Angleterre, 1954. Une femme se penche sur son passé et raconte à sa fille ses jeunes années. Sans nouvelles de son mari, disparu aux frontières de la Mongolie durant la Révolution russe de 1917, elle décide de partir à sa recherche. C’est là qu’elle va rencontrer le baron fou. Près de quarante ans après Corto Maltese en Sibérie, chef-d’œuvre d’Hugo Pratt, Rodolphe et Michel Faure revisitent avec brio cette page d’Histoire.
Le récit s’ouvre d’ailleurs sur un autre clin d’œil à Pratt avec l’as de pique qui va déclencher l’histoire en 1920. Alors qu'elle s’appelait encore Elisabeth Von Ruppert, la jeune femme parcourait les steppes glacées où, rouges (les bolchéviques) et blancs (les tsaristes) continuaient de s’affronter.
Rodolphe signe ici l'un des meilleurs scénarios de sa longue et riche carrière. Il a choisi le mode le plus traditionnel pour dérouler son histoire : un long flash-back ponctué de retours au présent, à la manière des grands classiques du cinéma. Dans cet esprit, on pense à Lawrence d’Arabie ou encore, contexte oblige, à Reds, le très beau film de Warren Beatty.

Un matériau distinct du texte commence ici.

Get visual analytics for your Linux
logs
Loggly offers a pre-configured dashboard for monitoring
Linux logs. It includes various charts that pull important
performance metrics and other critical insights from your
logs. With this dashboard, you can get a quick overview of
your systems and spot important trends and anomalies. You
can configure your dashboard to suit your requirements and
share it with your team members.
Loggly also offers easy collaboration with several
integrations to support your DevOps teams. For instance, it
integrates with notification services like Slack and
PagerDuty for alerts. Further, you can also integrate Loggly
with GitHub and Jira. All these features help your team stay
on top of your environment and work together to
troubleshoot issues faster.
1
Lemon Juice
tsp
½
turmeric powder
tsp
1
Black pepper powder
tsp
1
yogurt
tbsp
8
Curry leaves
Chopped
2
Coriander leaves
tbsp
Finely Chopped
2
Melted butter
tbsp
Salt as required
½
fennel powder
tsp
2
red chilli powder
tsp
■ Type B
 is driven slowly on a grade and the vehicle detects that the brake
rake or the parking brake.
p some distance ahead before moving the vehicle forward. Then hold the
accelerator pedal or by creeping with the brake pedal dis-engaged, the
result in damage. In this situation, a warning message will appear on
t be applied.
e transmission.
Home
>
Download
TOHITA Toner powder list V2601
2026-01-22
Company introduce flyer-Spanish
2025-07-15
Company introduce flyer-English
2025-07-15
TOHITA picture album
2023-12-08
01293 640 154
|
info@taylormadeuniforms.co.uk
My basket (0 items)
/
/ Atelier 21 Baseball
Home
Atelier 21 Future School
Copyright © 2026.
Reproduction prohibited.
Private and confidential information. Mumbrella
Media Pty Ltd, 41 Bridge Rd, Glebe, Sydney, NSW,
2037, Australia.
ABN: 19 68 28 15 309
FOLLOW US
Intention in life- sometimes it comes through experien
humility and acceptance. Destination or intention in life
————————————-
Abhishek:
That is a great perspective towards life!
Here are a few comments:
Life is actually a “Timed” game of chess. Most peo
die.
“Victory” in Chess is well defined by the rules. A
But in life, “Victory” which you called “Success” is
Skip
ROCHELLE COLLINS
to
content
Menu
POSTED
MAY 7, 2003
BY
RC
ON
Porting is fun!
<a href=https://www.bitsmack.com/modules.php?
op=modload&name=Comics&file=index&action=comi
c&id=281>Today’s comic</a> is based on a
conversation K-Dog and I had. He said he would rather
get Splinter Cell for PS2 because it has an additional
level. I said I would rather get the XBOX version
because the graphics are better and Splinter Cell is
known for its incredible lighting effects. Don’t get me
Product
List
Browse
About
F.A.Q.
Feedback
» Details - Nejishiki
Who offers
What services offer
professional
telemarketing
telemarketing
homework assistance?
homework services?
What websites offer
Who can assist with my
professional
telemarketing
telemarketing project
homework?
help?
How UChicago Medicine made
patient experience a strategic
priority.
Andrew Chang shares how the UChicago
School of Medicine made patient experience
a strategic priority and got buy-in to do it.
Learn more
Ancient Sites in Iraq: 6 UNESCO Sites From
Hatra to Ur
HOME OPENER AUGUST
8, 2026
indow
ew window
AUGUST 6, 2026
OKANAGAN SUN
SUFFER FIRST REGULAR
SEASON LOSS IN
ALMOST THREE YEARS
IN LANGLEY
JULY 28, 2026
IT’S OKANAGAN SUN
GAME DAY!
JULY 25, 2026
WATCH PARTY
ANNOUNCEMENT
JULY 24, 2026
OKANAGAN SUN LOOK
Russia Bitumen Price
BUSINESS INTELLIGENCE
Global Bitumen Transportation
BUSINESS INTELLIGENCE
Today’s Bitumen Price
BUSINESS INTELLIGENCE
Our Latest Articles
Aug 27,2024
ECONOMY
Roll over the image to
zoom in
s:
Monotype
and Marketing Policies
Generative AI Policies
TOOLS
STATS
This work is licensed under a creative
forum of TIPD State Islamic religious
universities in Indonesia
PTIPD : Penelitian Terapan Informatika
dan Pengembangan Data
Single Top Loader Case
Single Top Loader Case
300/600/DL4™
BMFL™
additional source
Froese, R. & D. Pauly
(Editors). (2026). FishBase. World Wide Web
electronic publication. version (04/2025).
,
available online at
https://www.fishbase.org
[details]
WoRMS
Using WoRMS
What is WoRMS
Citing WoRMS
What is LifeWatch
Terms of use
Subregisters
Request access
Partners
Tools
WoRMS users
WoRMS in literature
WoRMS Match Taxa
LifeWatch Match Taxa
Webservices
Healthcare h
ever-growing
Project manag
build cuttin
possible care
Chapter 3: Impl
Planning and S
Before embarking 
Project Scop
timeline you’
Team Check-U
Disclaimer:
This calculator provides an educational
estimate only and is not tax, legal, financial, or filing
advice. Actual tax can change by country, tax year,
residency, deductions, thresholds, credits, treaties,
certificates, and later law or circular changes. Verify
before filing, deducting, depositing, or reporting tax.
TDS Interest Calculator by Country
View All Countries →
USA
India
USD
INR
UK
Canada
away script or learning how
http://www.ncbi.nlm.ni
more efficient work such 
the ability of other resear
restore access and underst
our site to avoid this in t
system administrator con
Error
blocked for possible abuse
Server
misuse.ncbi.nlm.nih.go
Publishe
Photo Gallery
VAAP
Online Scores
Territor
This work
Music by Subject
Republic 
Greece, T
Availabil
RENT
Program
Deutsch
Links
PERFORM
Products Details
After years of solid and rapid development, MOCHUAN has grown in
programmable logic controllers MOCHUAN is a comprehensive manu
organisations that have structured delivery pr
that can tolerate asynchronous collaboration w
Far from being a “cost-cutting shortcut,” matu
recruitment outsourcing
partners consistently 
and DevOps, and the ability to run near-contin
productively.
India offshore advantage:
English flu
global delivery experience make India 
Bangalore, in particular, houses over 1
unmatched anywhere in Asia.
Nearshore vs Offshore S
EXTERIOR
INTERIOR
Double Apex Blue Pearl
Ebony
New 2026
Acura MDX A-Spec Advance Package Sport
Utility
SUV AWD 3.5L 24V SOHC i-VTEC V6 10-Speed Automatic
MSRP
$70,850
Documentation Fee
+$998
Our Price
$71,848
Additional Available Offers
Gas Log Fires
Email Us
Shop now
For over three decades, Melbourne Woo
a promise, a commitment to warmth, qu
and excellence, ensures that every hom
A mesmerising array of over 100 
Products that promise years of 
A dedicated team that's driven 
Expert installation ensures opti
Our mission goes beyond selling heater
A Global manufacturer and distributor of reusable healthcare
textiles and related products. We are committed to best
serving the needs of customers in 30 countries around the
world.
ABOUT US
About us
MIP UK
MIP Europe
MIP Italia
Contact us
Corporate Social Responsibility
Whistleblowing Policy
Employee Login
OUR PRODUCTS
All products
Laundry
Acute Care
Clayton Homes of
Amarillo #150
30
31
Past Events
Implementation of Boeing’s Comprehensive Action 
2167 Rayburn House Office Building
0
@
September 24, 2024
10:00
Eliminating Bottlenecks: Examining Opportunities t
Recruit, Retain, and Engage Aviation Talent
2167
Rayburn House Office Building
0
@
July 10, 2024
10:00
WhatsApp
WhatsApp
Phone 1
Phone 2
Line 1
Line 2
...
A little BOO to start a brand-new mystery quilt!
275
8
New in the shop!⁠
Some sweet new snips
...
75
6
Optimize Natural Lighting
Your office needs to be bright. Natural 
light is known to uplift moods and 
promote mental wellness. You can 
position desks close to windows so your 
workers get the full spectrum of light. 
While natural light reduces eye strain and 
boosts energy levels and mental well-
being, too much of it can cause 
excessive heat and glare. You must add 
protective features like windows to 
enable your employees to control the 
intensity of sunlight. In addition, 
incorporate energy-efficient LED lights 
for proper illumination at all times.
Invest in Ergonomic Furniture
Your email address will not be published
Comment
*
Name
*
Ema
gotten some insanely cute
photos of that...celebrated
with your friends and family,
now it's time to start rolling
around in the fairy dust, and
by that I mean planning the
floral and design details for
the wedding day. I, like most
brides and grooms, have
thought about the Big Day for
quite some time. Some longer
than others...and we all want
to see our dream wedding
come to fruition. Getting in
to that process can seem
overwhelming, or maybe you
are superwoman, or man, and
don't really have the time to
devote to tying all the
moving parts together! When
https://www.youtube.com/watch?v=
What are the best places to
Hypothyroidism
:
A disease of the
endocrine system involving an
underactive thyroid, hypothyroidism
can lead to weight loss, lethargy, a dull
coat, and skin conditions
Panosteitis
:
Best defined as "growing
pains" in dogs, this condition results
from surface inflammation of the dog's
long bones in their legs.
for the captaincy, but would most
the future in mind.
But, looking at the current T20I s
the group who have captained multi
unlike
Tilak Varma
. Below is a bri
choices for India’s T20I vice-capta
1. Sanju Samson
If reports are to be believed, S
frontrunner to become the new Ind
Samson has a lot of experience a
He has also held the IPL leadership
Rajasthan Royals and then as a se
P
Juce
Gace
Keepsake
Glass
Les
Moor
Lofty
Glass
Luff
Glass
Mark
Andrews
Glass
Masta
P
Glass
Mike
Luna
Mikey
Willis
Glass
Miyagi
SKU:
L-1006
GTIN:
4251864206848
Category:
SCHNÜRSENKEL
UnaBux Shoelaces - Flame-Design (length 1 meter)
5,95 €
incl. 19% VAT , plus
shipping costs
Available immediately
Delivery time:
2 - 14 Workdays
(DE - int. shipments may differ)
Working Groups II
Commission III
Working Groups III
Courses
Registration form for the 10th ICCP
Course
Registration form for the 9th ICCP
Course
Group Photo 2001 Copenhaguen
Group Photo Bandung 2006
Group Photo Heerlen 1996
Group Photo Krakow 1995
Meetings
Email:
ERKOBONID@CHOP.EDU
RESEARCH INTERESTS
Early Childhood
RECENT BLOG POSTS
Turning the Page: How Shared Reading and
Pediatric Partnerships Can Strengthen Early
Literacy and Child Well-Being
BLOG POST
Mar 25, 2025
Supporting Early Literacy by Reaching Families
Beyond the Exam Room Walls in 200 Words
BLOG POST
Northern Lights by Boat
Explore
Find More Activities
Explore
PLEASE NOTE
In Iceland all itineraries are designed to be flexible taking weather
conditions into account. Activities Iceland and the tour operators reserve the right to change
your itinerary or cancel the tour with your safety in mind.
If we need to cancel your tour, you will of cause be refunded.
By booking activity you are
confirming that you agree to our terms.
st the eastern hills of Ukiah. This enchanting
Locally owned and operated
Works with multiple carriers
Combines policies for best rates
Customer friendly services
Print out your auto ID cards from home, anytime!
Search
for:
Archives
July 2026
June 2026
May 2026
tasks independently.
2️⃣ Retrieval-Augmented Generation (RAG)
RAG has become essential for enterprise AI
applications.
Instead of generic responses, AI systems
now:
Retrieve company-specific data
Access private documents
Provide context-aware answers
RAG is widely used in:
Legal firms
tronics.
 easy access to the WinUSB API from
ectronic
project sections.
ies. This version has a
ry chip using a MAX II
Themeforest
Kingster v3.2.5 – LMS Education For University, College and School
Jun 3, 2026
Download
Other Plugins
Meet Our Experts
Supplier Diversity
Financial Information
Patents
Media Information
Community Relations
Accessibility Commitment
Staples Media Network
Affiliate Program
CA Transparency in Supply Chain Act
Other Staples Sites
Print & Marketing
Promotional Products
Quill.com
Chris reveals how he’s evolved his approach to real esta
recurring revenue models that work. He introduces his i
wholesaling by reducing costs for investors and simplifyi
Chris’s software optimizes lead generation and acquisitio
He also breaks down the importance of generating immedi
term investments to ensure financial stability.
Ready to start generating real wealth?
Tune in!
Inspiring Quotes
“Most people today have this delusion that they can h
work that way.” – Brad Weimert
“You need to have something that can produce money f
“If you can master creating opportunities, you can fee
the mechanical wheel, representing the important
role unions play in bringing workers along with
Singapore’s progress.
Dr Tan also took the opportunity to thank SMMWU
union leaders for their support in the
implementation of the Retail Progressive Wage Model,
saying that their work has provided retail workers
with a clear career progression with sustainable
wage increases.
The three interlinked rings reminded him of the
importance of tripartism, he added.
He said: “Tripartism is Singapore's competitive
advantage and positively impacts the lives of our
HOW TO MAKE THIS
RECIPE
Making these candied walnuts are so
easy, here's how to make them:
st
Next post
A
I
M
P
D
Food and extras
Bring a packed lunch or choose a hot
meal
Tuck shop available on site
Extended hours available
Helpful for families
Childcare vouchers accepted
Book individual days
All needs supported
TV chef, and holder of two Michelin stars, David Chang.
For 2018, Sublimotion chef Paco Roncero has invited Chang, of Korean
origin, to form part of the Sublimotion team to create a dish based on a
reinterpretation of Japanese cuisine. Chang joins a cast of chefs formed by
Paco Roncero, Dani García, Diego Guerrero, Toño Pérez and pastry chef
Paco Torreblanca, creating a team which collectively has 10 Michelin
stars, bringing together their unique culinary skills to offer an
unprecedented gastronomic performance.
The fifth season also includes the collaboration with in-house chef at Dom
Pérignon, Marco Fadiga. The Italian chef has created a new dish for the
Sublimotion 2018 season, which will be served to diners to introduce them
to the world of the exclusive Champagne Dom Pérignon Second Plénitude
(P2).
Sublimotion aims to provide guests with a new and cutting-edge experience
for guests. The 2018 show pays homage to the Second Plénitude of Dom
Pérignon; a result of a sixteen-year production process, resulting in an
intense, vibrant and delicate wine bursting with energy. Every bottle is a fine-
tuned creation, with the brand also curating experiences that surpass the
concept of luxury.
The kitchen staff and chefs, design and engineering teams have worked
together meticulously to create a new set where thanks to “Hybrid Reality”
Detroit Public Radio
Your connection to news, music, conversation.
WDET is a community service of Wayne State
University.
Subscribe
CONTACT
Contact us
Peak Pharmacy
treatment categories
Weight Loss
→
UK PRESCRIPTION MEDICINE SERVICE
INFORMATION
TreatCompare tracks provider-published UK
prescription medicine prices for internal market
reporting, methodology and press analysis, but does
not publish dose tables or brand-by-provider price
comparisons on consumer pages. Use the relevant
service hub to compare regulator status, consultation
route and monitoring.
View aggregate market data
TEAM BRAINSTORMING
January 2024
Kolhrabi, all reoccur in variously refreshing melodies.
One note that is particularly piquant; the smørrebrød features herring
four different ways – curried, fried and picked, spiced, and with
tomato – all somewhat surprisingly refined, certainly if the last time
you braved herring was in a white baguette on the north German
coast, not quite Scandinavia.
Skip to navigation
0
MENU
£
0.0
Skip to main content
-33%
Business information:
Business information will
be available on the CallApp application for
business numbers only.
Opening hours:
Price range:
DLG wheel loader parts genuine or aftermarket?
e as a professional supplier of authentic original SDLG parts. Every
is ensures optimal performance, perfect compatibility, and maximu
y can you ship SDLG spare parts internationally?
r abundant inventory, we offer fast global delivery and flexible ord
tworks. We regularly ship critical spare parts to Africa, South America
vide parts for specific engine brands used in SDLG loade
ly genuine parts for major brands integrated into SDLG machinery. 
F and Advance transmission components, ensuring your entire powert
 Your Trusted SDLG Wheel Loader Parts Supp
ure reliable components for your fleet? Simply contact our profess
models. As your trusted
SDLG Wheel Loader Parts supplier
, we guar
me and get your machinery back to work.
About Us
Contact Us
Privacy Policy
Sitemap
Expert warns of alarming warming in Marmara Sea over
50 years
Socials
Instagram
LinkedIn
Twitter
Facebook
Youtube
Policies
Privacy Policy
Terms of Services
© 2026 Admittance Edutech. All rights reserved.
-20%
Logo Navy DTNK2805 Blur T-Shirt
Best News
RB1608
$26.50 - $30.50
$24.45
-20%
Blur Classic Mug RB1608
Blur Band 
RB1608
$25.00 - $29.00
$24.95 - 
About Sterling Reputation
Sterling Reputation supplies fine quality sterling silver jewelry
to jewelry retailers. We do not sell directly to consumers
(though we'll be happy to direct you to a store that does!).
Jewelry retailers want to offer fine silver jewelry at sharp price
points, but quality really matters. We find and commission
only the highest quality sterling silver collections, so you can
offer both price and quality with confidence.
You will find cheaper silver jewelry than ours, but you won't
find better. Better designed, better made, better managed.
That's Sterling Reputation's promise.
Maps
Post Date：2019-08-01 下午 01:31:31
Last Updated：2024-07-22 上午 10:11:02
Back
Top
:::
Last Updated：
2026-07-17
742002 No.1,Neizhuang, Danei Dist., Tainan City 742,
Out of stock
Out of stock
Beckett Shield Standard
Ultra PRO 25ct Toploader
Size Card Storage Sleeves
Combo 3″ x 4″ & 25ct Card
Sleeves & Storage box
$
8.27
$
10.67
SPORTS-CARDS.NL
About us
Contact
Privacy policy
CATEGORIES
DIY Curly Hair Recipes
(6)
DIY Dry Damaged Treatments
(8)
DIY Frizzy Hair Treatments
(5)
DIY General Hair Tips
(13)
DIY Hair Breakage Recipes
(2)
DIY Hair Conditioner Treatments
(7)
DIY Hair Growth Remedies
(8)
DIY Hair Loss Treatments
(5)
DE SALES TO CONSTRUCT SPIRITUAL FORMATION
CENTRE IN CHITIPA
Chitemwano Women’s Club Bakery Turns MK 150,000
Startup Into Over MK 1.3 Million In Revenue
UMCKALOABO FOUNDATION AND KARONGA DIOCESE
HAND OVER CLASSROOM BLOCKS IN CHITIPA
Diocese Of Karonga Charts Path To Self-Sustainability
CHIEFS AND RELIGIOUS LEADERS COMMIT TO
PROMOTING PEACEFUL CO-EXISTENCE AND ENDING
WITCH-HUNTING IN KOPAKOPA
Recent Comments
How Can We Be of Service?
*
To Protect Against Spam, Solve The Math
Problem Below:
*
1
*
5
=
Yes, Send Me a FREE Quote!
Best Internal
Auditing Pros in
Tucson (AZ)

Michel Faure n’a jamais rechigné à illustrer des récits ancrés dans l’Histoire : on se souvient encore de sa grande série des guerres napoléoniennes, Les Fils de l’Aigle. Pour sa première collaboration avec Rodolphe, il retrouve tous les ingrédients permettant à son trait nerveux de s’éclater : scènes d’action, grands espaces, chevaux… Et même s’il arrive que son dessin au détour d’une planche ressemble davantage à un crobar de storyboard qu’à une page vraiment fignolée, son découpage « emporte allègrement le morceau ».
Loin d’être écrasé par la référence « Prattienne », ce Baron fou est assurément une belle réussite. Suite et fin dans le prochain tome.